Thanks for posting this.
(1) When I initialize a ZipFile instance the default for CodecBufferSize is 0. Is this intended?
(2) Is CodecBufferSize a buffer for the uncompressed data that is going to be compressed? I.e. If size = 2048, then compression does not take place until 2048 of data is written
Aug 12, 2010 at 3:30 PM
The 0 for CodecBufferSize is a marker for "use the default value". I don't believe the actual default value is currently published or documented, but I may be wrong about that.

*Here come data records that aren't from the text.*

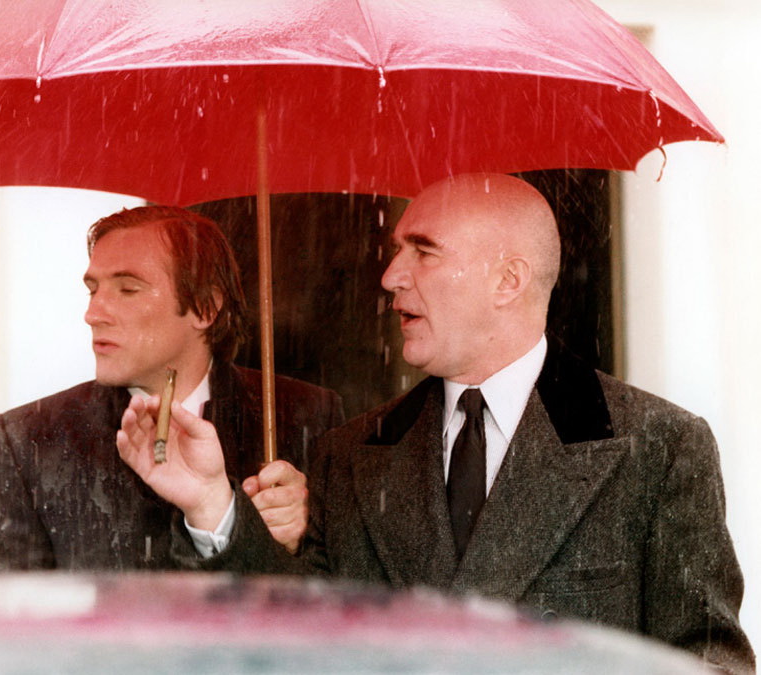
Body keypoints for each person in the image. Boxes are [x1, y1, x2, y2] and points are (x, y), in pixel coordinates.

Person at [116, 175, 754, 673]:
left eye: (422, 251)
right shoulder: (352, 453)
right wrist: (211, 503)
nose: (391, 276)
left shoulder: (657, 446)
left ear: (508, 280)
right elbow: (296, 639)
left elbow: (709, 663)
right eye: (399, 250)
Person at [0, 205, 344, 570]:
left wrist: (299, 537)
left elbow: (343, 589)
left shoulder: (303, 415)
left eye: (128, 289)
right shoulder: (29, 438)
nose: (93, 314)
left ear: (205, 307)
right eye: (93, 290)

The way the codec buffer works: using the IO buffer, the library tries to read N bytes from the input file or stream; depending on the IO conditions, that read may be fully satisfied, partially satisfied, or not satisfied at all (zero bytes read). If
the read is fully or partially satisfied, then DotNetZip will do compression on that portion of data. If zero bytes are read, that indicates EOF, and DotNetZip concludes that the file or stream has been read fully, and stops.
DotNetZip then does chunkwise compression of the data in the IO buffer, in this way: it copies a chunk into the codec buffer, compresses it, then copies it to the output stream. Therefore if your codec buffer is 2048 bytes, DotNetZip will try to compress
2048 bytes at a time.
So when the stream is larger than 2048 bytes, if your codec buffer is 2048 bytes, then YES, compression does not take place until you read/write 2048 bytes. If the stream is smaller than 2048 bytes, then compression occurs at input EOF.
I caution you to not draw performance conclusions from the description of how things work. The behavior of a computer program that uses DotNetZip depends on many factors. Really the only way to optimize performance of such
a complex system is to try and test it. With the various settings, DotNetZip gives you the chance to optimize things as appropriate for your usage.